Success Stories—Youth and Tobacco Control
Thursday, February 4, 11:30 AM-12:45 PM
Presenters: Nigel Wrangham, Nigelstrategies and CADCA
Description: For many years, coalitions have searched for the most effective ways to engage young people in prevention. No effort has seen greater and more lasting success in creating authentic and meaningful roles for youth than tobacco control. Guided by established best practices from the Centers for Disease Control, anti-tobacco groups have engaged and utilized young people at every level of prevention campaigns, from research, to message development to delivering testimony to public officials. Come and learn how your coalition can adopt some of the best and most impactful strategies for involving youth in population-level change!

Successful Coalition Collaboration Before and During COVID-19
Thursday, February 4, 11:30 AM-12:45 PM
Presenters: Linda Heyward, Yonkers Community Action Program, Inc. (YCAP), Lisa Tomeny, Irvington Alliance For Safe Kids-Community Advisory Board (iASK-CAB), and Raymond Sanchez, Ossining Union Free School District
Description: Ten years of regional coalition collaboration resulted in idea sharing and some program sharing. The sudden challenges of youth vaping, COVID-19 and potential non-medical marijuana legalization provided new opportunities for collaboration between coalitions and new sectors and partners. This presentation will focus on how 20 coalitions from demographically diverse communities were able to increase youth involvement, parent involvement and collaboration with community groups such as the Lung Association, the Heart Association, local health departments and government, schools, mental and physical health care providers and other youth serving agencies. The results were decreases in 8th, 10th, and 12th grade rates of 30-day alcohol use, marijuana use and vaping. 

STRONG! Building Community Strength by Taking Care of Yourself
Thursday, February 4, 2:30-3:45 PM
Presenters: Angela Da Re, CADCA
Description: Health and wellness have long been the pillars of prevention within communities, families and individuals.

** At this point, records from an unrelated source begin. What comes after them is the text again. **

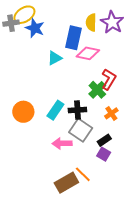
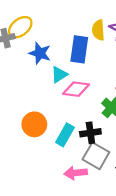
blue star: (35, 28) -> (40, 53), moved
pink diamond: (88, 53) -> (76, 89), moved
orange circle: (23, 112) -> (34, 124), moved

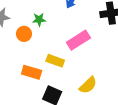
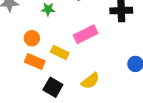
orange circle: (24, 34) -> (32, 38), moved

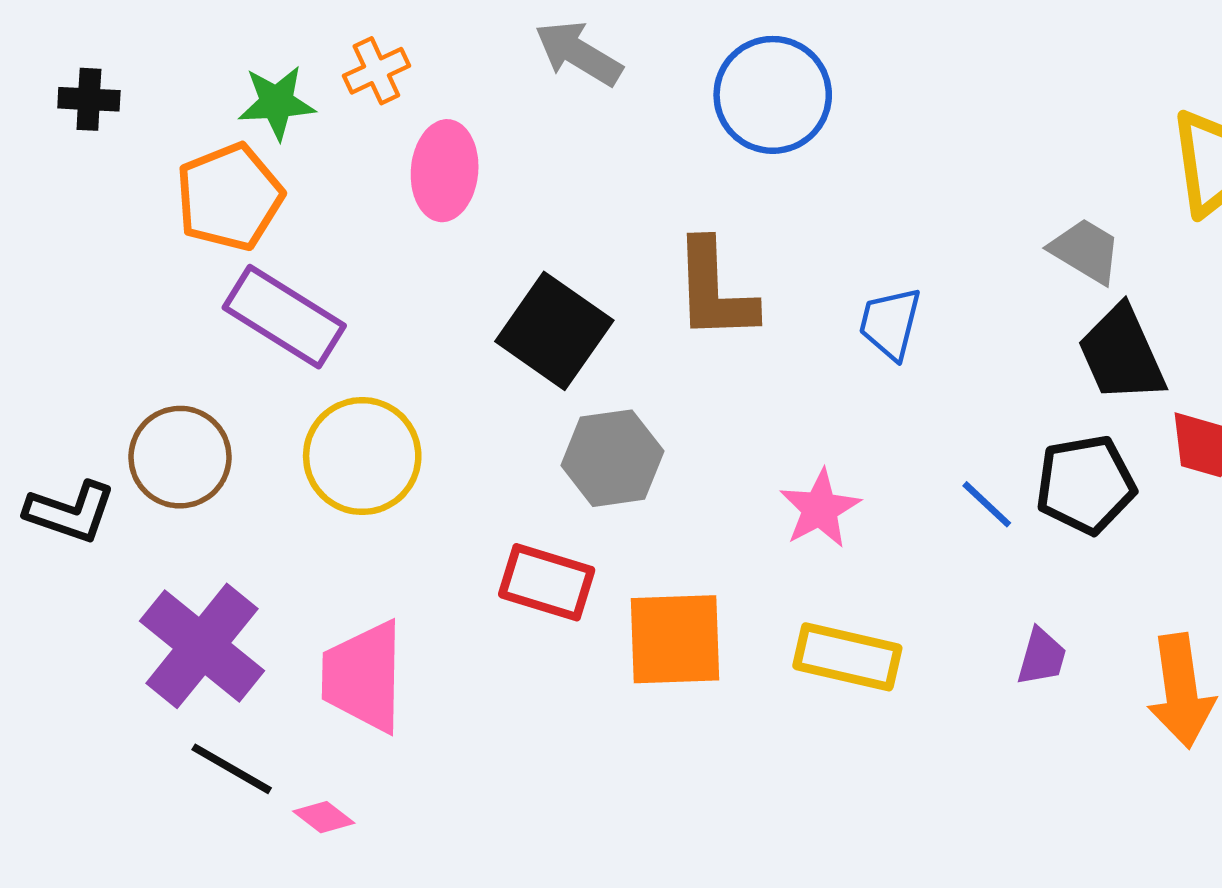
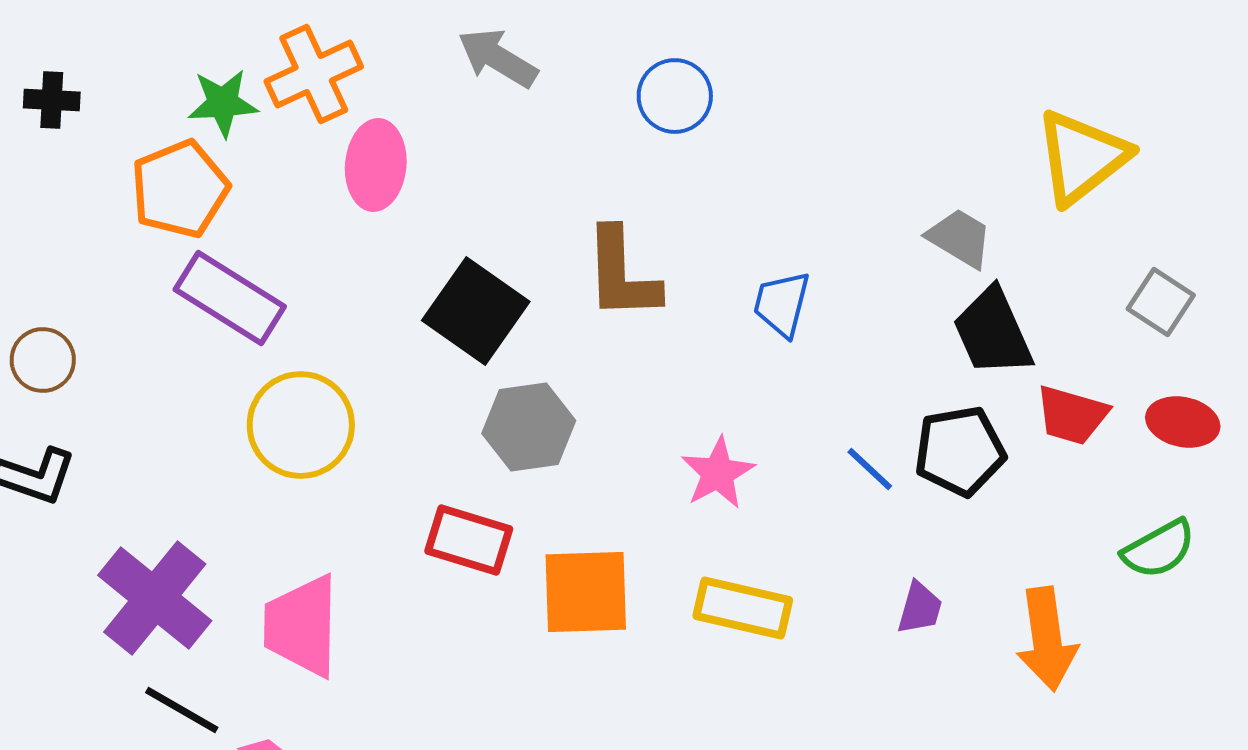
orange cross: (376, 71) -> (314, 74), size x1.6
blue circle: (773, 95) -> (675, 96), size x0.7
brown circle: (180, 457) -> (43, 360), moved, size x0.7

More than ever, prevention practitioners are being called upon to help establish health and wellness patterns that can bolster and support long-term individual and community level strength. The challenges our communities faced this past year and continue to face have highlighted our need to work purposefully to be well through building resilience in ourselves, our coalitions and our communities. Building on SAMHSA’s Eight Dimensions of Wellness tools, we will explore ways to meaningfully engage in this sustaining work for ourselves, so we can better support our communities.